Nadie debe ni siquiera parpadear ante una lectura en clave política de este show más allá de lo obvio, pues hay una pelea política y estas luchas se dan también en los medios y en cualquier género (noticieros, debates, programas cómicos, etc.). Los personajes son políticos, sus textos también lo son. Y el enunciador, el que da sentido, es la Institución Televisión que ya tomó partido. Las marionetas no representan una pelea política, sino un “Gran Cuñado”. Toda esa puesta en escena de los personajes es una apuesta y una única posición política de cara a los espectadores: la candidatura de Mauricio Macri. Algún diario señala que “el martes las sonrisas abundaron en el Gobierno de la Ciudad (...)”. Ya Macri había dicho que “hay que tener sentido del humor” [¡Y cómo no!] (...) En el PRO consideran a ShowMatch como una fuerte herramienta de campaña electoral. Tinelli contó que le había sumado al ex presidente de Boca “‘4 o 5 puntos’ en una elección anterior”. Extendiendo esto, diría ¡minga de humor sano! El humor es uno solo, lleno de recovecos, fisuras, estallidos, y no puede sino ser así: nos reímos de éste o de aquél de diferente manera según los intertextos interpretantes que circulan entre nosotros y la propuesta escénica. Las reglas del juego son así, y está bien.

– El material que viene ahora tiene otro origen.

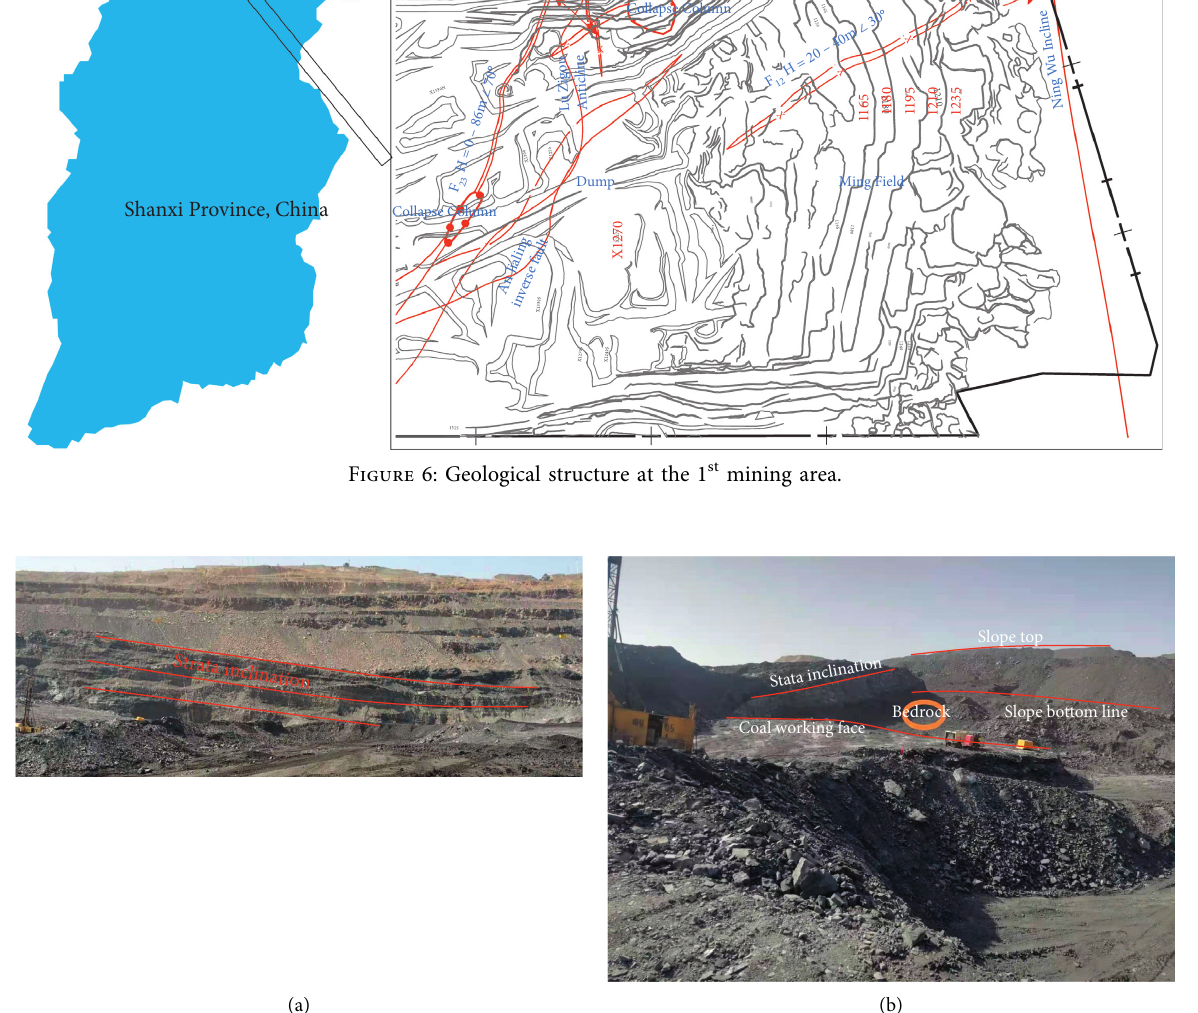
Figure 7: Spatial distribution of Lu Zigou anticline. (a) Inclination of rock. (b) Mining field and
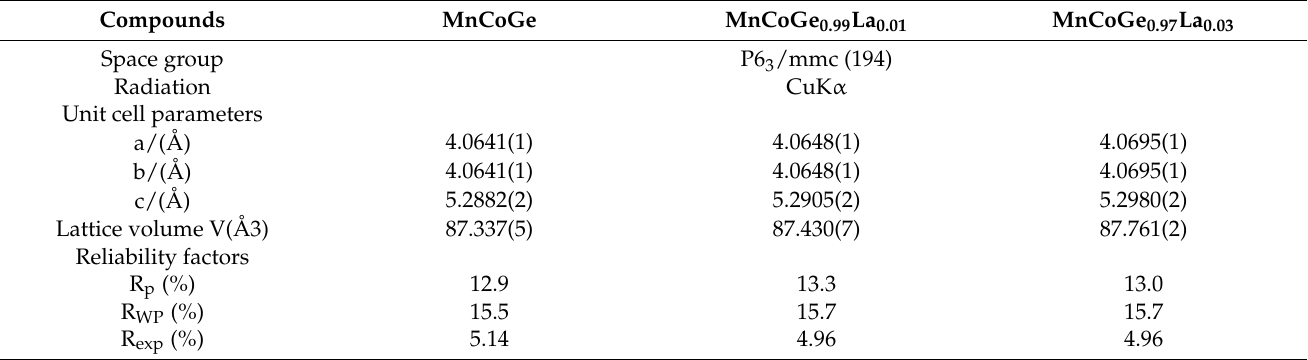
Table 1. Rietveld refinement result for MnCoGe 1 ‐ x La x series alloy.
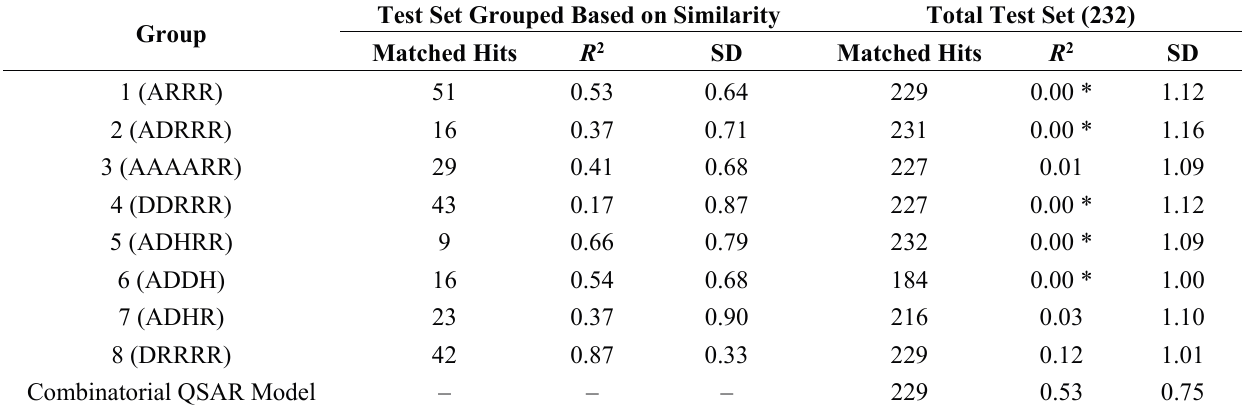
Figure 2. Scatter plot of the observed versus predicted activity generated by the combinatorial 3D-QSAR model of ( A ) the training set and ( B ) the test set. Table 2. Prediction performance of single QSAR model and combinatorial QSAR model on test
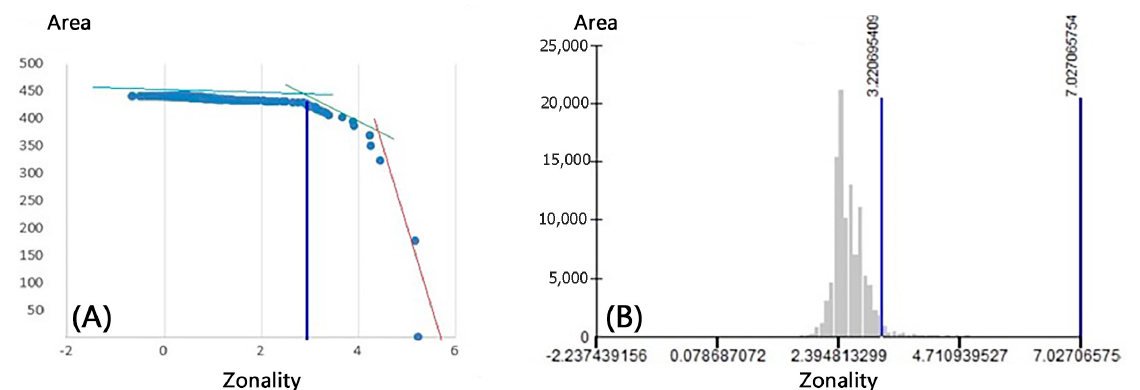
Figure 15. ( A ) Multifractal diagram of supra-mineral elements (Log(Pb*Zn*Bi) versus Log (area) for stream sediment samples); ( B ) Histogram of the calculated areas.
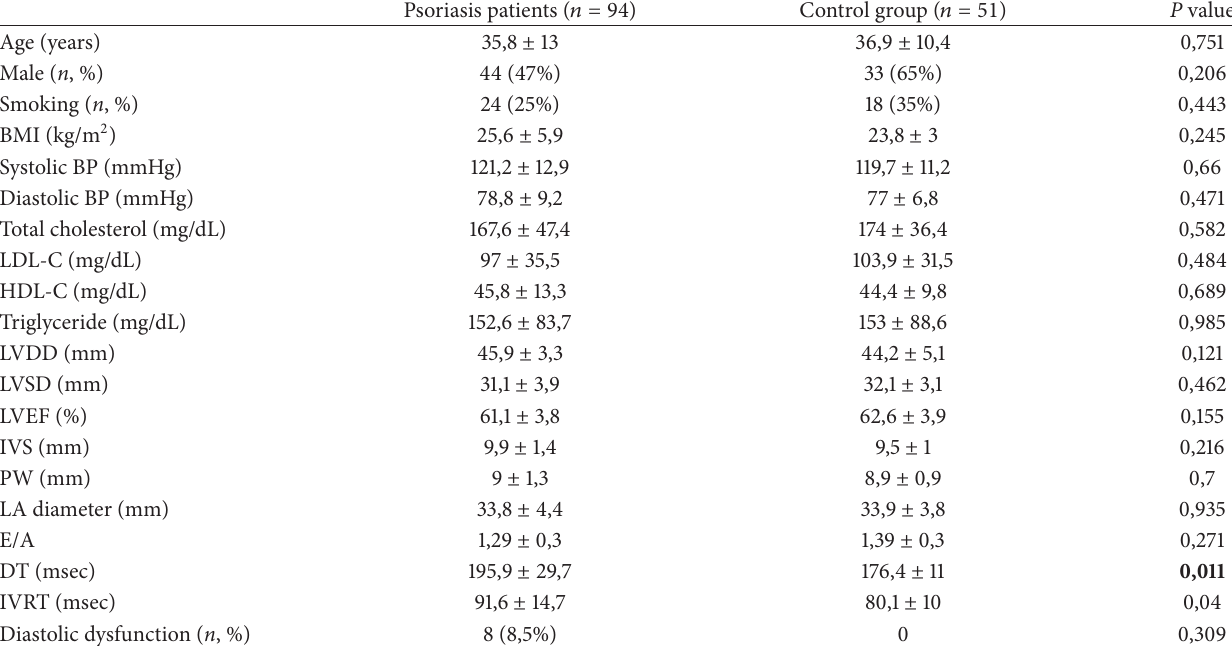
Table 1: Comparison of clinical, laboratory, and echocardiographic variables between psoriasis patients and healthy subjects.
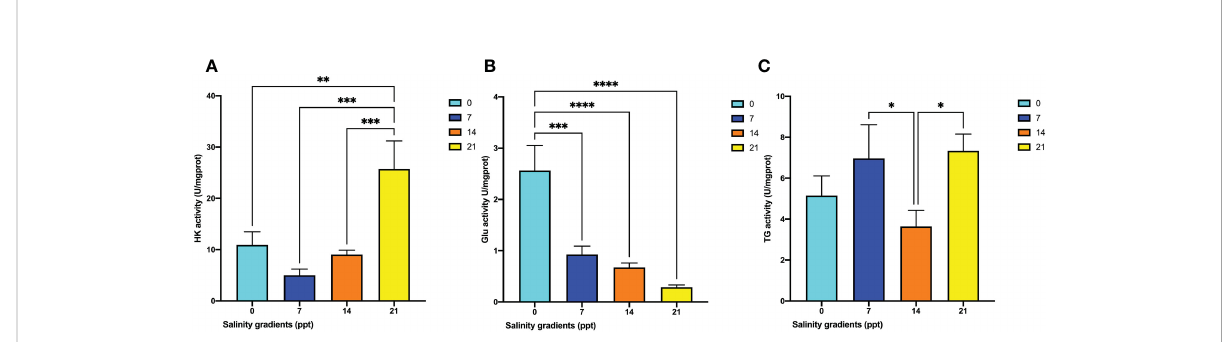
FIGURE 6 The changes of metabolism enzyme activities in the hepatopancreas of M. nipponense exposed to four salinity gradients. (A) HK; (B) Glu; (C) TG. * indicates the extent of signi fi cant difference (*: p < 0.05, **: p < 0.01, ***: p < 0.001, ****: p <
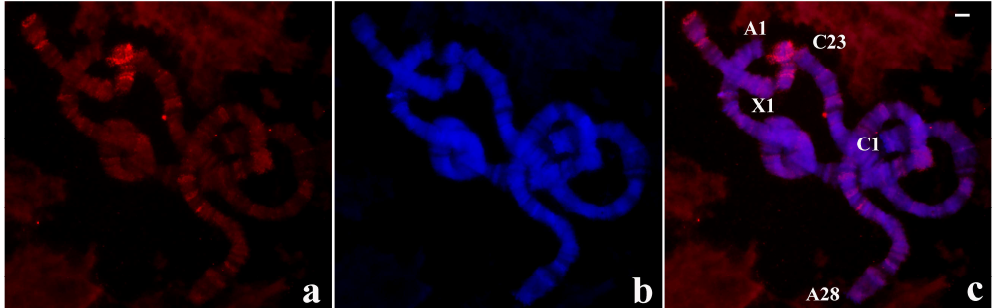
Figure 10. ( a ) Localization of the p Tp -2.4 probe (red signal) in chromosomes of T. pubescens. ( b ) The same chromosomes stained with DAPI and ( c ) the merged hybridization and DAPI signals. Bar = 15 µ m.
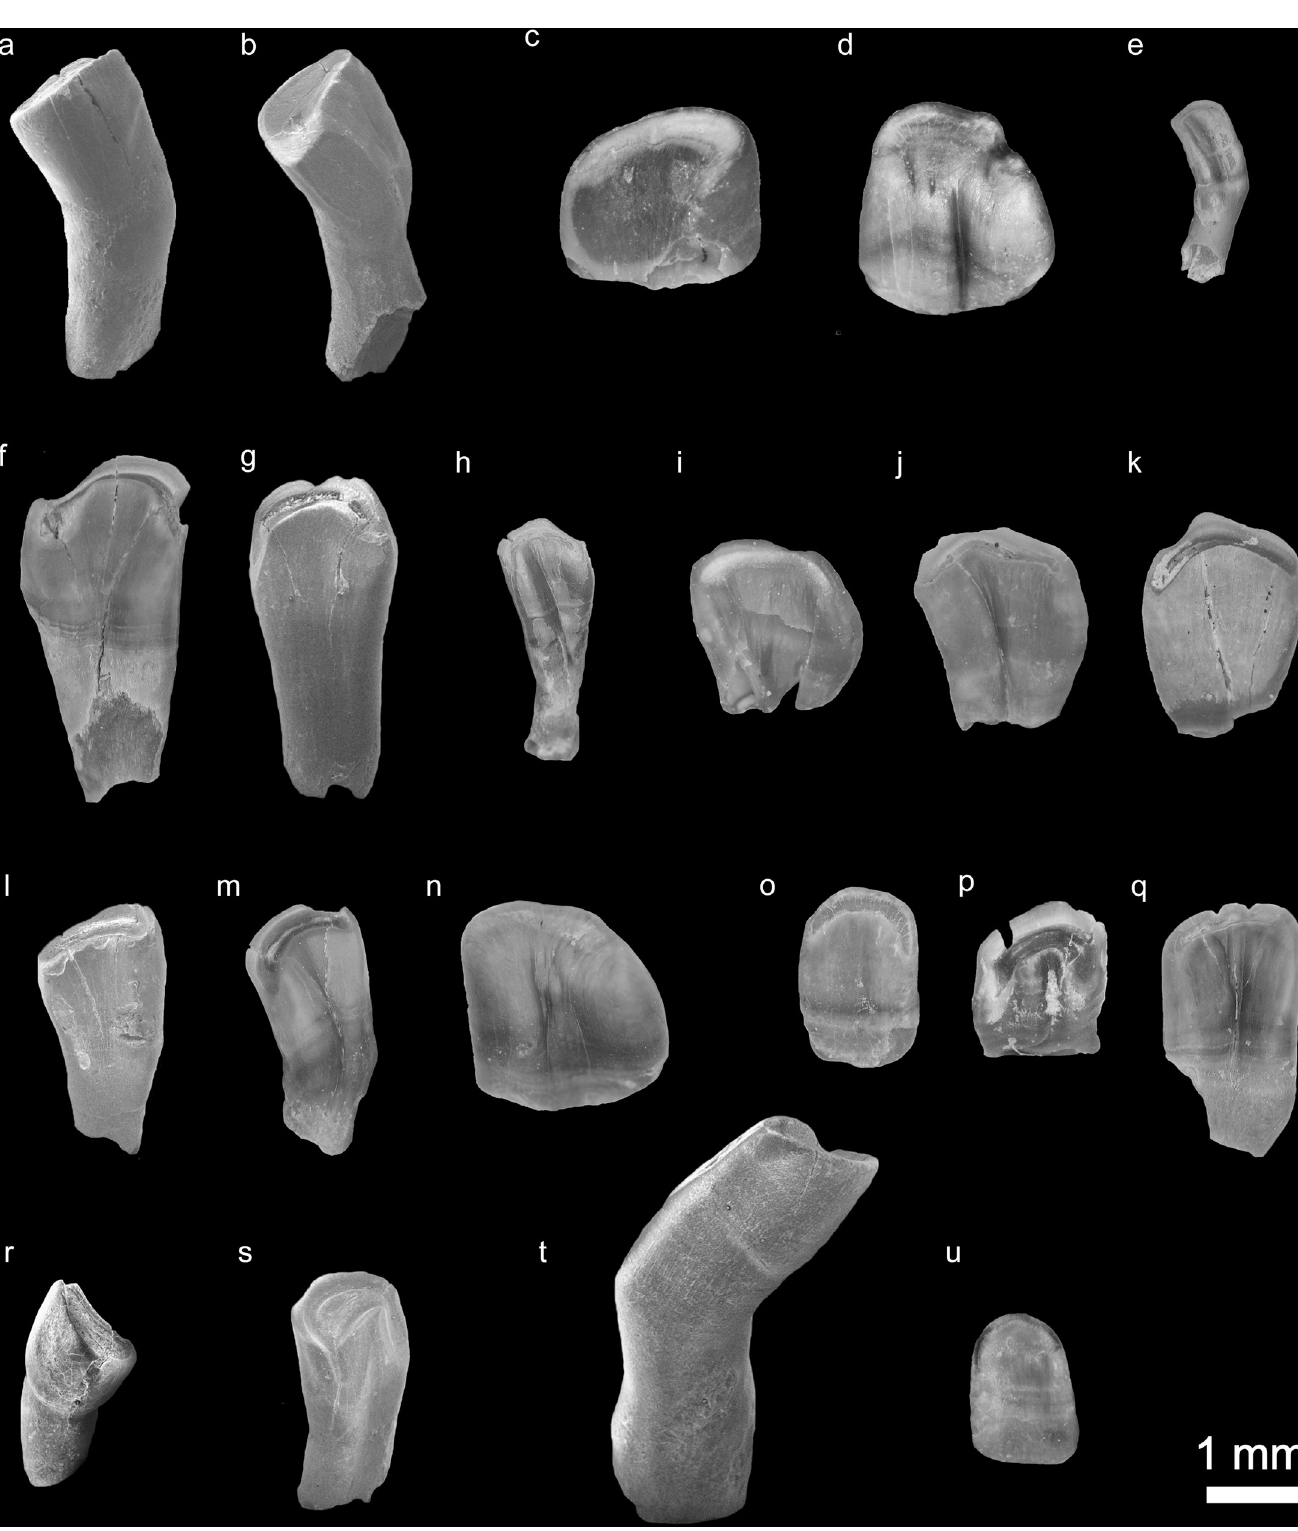
PLOS ONE | https://doi.org/10.1371/journal.pone.0215543 May 8,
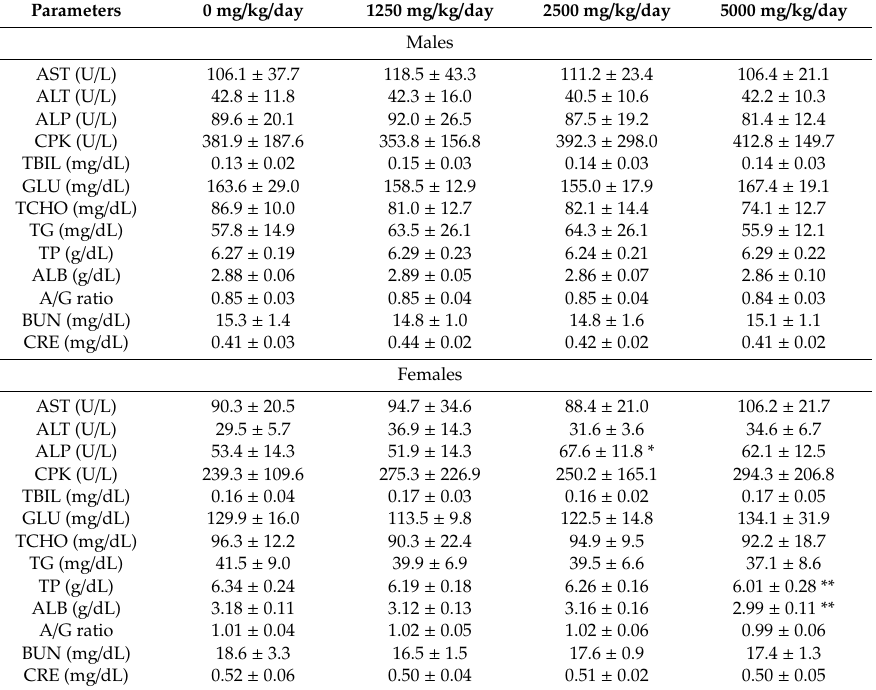
Table 4. Clinical Biochemistry data of SD rats orally administered frpfdZAL for 13 weeks. Parameters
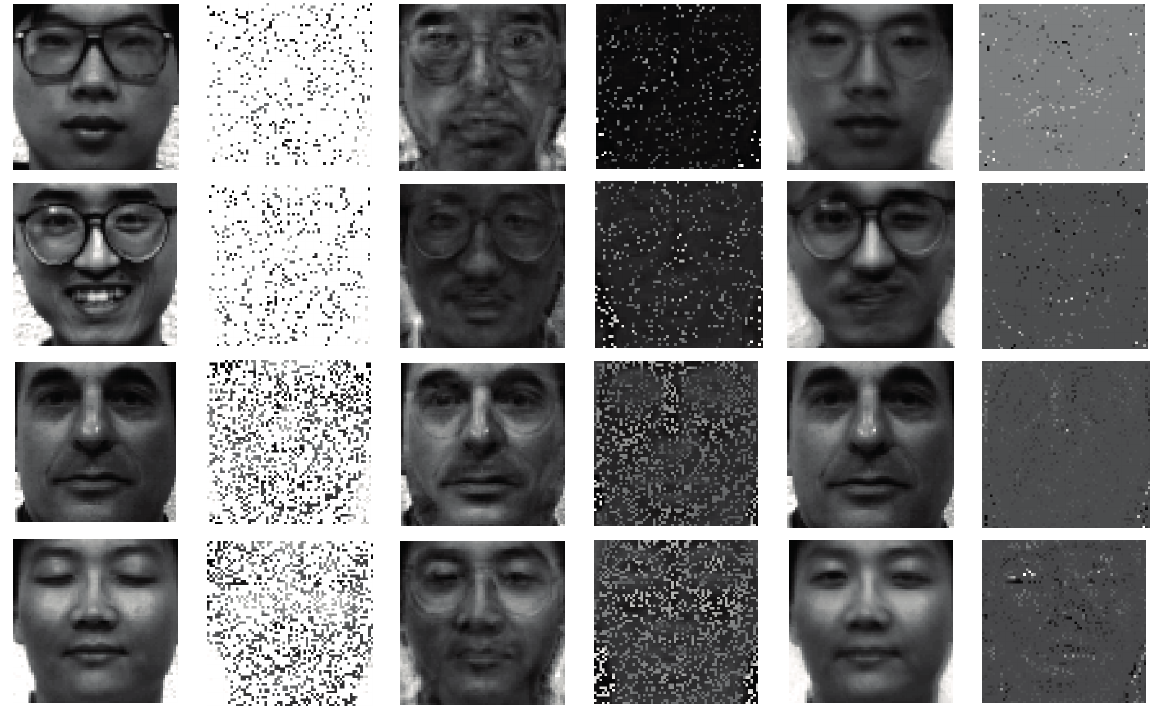
Figure 4. Completion and recovery performance comparisons on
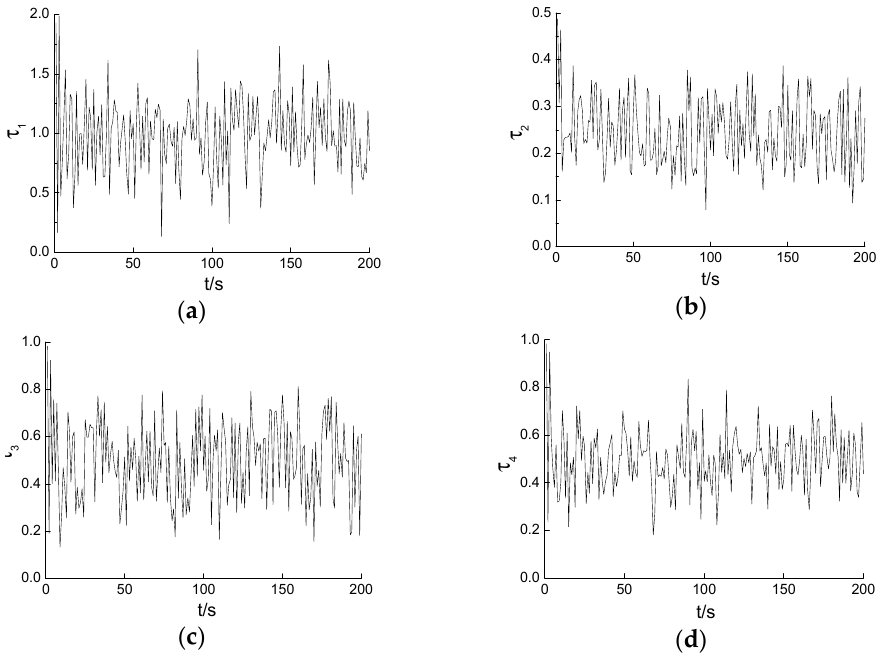
12 of 17 Table 4. Specifications of the optimal structure for Wiener models. Model Type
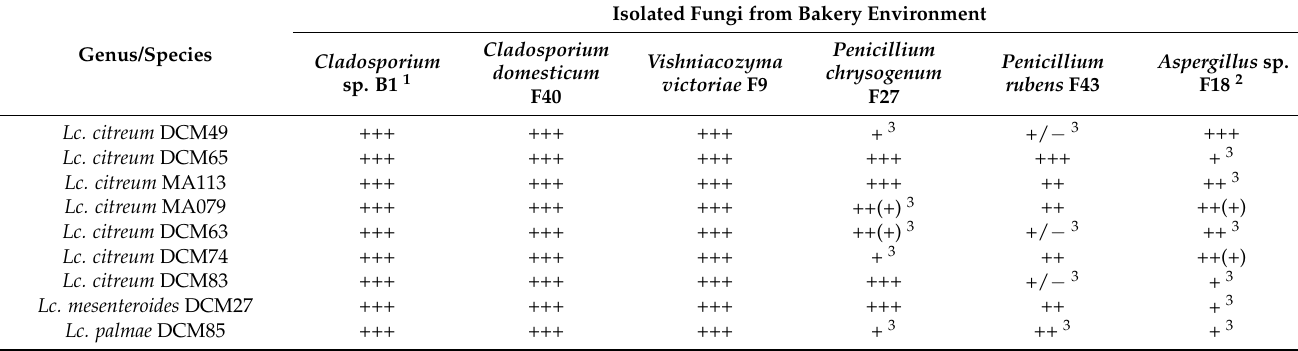
Table 4. Inhibition spectrum of nine Leuconostoc strains determined on WHF medium against six fungal contaminants of a bakery environment with Cladosporium sp., Penicillium sp., and Aspergillus sp. as representative moulds and Vishniacozyma sp. as yeast example. Cladosporium sp. B1 was isolated from soft rolls, whereas the other fungal contaminants were isolated from facility air. Zones of inhibition (halo measured from edge of colony to edge of zone of inhibition): +++ = complete inhibition of fungi; ++(+) = > 5 mm with minor fungi growth; ++ = 2.5–4.9 mm; + 0.1–2.4 mm; +/- = no halo but a brightening of the medium; and - = no inhibition. Experiments were performed in triplicates if the mould was fully inhibited in the first run.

No está en nuestro imaginario la flema inglesa que, además, no existe en Inglaterra, es sólo un producto for export. Los personajes son caricaturas de existentes reales, trazos gruesos que permiten identificarlos rápidamente: a “Lilita” con Nostradamus y a “Francisco” (Narváez) con el hombre simple, pero rico, que realmente es, que pretende y simula que ayudarlo a él es ayudarse uno a sí mismo, repicando su cantinela: “quereme, querete; ayudame, ayudate; alica, alicate”, tal vez el mejor chiste nonsense de la noche.
El discurso paródico trae a escena, repetitivamente, el discurso objeto de la parodia, su texto fuente, el discurso político, ya que de no hacerlo perdería su poder crítico. Nik, el de los chistes político-morales de La Nación, es libretista de “Gran Cuñado” y dice –quiero creer que ingenuamente– que tratan a todos por igual; no sabe, ignora o se hace el que. Puede que no sepa (las estrategias enunciativas son del manejo mediático) pero su sesgo político en La Nación, la escena y su trastienda transmiten otra cosa.
¿Cómo digitará no sólo Tinelli sino ShowMatch, esta parte que nunca puede sino favorecer a Mauricio y a Francisco? En este programa las estrellas son los títeres que encarnan “Cristina” y “Néstor”, el resto es la corte. Si ellos se van rápido el programa quiebra su rating. Sin embargo, el éxito del programa depende, contradictoriamente, de su permanencia y de su nominación, sentencia y expulsión. De los laberintos se sale por arriba debe haber escrito Borges alguna vez.
* Semiólogo, investigador en Medios masivos en UNLP, UNLZ, IUNA.